*INSTRUCTIONS TO FOLLOW:* Copy out, unchanged, every line from the start of the records to the line that contains "Минский район, Хатежинский с\с, 26, район аг.", and stop there.

DATA EXTRACTS Block Start

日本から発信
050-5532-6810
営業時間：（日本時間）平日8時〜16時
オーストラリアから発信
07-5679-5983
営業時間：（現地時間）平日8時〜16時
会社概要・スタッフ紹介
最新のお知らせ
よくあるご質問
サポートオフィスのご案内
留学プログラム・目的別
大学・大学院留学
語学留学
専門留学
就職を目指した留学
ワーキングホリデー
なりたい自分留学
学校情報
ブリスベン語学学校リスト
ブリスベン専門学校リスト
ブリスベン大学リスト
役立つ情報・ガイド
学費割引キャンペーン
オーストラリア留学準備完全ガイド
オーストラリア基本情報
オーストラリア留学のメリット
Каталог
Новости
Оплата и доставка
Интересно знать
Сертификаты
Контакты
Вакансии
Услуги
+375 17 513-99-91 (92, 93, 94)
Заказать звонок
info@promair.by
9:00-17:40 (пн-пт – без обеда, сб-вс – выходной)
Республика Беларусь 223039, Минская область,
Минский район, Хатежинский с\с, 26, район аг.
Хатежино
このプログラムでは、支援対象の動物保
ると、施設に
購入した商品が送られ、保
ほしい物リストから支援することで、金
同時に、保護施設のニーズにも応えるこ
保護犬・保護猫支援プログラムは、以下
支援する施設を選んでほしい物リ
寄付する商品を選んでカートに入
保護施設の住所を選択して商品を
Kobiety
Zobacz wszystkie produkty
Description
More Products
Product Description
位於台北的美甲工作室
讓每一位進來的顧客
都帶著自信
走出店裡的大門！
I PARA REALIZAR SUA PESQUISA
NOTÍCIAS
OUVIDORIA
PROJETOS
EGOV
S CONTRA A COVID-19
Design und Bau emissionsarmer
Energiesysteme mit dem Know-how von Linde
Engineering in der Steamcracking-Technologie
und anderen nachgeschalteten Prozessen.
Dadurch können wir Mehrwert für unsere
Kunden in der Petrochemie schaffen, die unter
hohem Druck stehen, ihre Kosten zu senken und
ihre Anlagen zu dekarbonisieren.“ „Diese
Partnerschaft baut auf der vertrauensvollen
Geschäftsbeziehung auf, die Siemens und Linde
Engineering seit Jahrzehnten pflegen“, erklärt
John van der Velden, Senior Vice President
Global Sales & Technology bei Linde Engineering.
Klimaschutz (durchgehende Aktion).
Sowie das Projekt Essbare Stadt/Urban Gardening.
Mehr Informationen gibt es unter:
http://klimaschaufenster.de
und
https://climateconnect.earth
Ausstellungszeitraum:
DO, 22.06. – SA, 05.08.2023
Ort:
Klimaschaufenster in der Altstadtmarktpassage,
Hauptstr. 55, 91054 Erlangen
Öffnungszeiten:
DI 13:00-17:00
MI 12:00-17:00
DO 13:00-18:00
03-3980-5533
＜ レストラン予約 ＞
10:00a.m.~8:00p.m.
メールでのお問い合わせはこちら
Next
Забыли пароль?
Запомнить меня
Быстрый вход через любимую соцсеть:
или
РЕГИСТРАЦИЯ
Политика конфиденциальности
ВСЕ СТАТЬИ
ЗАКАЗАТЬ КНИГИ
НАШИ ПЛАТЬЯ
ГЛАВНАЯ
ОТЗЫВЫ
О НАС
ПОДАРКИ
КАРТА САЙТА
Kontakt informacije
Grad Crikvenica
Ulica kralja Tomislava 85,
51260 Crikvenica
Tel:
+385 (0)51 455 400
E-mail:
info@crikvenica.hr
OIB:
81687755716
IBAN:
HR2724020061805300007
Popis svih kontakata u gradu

DATA EXTRACTS Block End

*ANSWER TO THIS PROBLEM:*
日本から発信
050-5532-6810
営業時間：（日本時間）平日8時〜16時
オーストラリアから発信
07-5679-5983
営業時間：（現地時間）平日8時〜16時
会社概要・スタッフ紹介
最新のお知らせ
よくあるご質問
サポートオフィスのご案内
留学プログラム・目的別
大学・大学院留学
語学留学
専門留学
就職を目指した留学
ワーキングホリデー
なりたい自分留学
学校情報
ブリスベン語学学校リスト
ブリスベン専門学校リスト
ブリスベン大学リスト
役立つ情報・ガイド
学費割引キャンペーン
オーストラリア留学準備完全ガイド
オーストラリア基本情報
オーストラリア留学のメリット
Каталог
Новости
Оплата и доставка
Интересно знать
Сертификаты
Контакты
Вакансии
Услуги
+375 17 513-99-91 (92, 93, 94)
Заказать звонок
info@promair.by
9:00-17:40 (пн-пт – без обеда, сб-вс – выходной)
Республика Беларусь 223039, Минская область,
Минский район, Хатежинский с\с, 26, район аг.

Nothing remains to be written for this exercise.